Évora reajustó con sumo cuidado el ambientador de pino del
retrovisor, el cual oscilaba casi tan agitado como su propio corazón. Podría
haberse pensado que durante el trayecto ambos habían acordado sincronizar sus
dispares movimientos. Desgraciadamente, no servía para el corazón el mismo
método que para el ambientador de pino; no podría por mucho que quisiese mermar
su velocidad con la suave punta de sus dedos. Consternada tras varios intentos
en vano, apagó el motor y se escurrió de su asiento al asfalto del párking. Y
digo 'escurrió' porque apenas eran capaces de sostenerla sus trémulas piernas.

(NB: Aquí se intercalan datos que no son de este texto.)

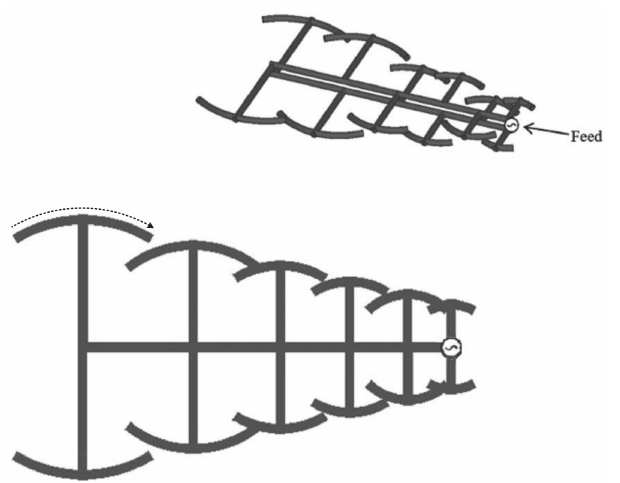
Figure 3. PLPDA design with circular-arc T-shaped loading technique implemented in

Cerró torpemente el coche e hizo todo lo posible por incorporarse. Se estiró
cuan larga era, alzó el pecho (algo sonrojado de haber probado a oprimirlo con
las manos para ralentizar su pulso sin éxito), y se dirigió un poco menos
descompuesta hacia el ascensor que la conduciría a su objetivo. Las metalizadas
puertas del artefacto se retiraron hacia sendos lados revelando en su interior
la presencia de la última persona que Évora deseaba encontrar en aquel
instante. Intercambiaron miradas asesinas y compartieron un denso y sofocante
silencio hasta que el elevador hubo llegado a su destino: la sección de
perfumería de El Corte Inglés. Évora y su archienemiga indiscutible avanzaron a
trompicones por las escurridizas y refulgentes baldosas del centro comercial,
esquivando casi por inercia a los demás clientes, tan alienados como ellas,
levitando más que andando, movidas por ningún otro sentido más que el del
olfato. Una vez delante del puesto de perfumes más exclusivo de toda la planta
no pudieron evitar corear al unísono, cautivadas: "¡Aquí huele a
zanahoria!" Y, en efecto, así era. Desde que fue arrebatada del seno de la
tierra la última hortaliza, alejada de su raíz la postrera fruta y desvanecido
el grano de cereal definitivo los humanos no habían logrado volver a producir
alimentos como aquellos. Lo mismo había ocurrido con algunas especies de peces
y muchas otras razas iban también camino de la desaparición. Ninguna condición
físico-química favorecía su conservación, nada en el planeta parecía tener las
más mínima intención de colaborar en la pervivencia de sus criaturas. Que el
universo se derramaba por el desagüe de la Creación era ya un hecho que a nadie
conmovía. Los recursos naturales se agotaban, sí, pero todavía les quedaban sus
fragancias. Évora y su adversaria, tras disputarse durante horas la potestad de
una colonia de col que finalmente se quedó un señor con olor a puerro, tuvieron
que conformarse con un par de frascos de extracto de pepino. Por los altavoces
una voz artificial anunció que el centro cerraría sus puertas en escasos
minutos. Cabizbajas y sigilosas volvieron a sus respectivos automóviles con la
leve sospecha de estar respirando el gélido aroma de la muerte.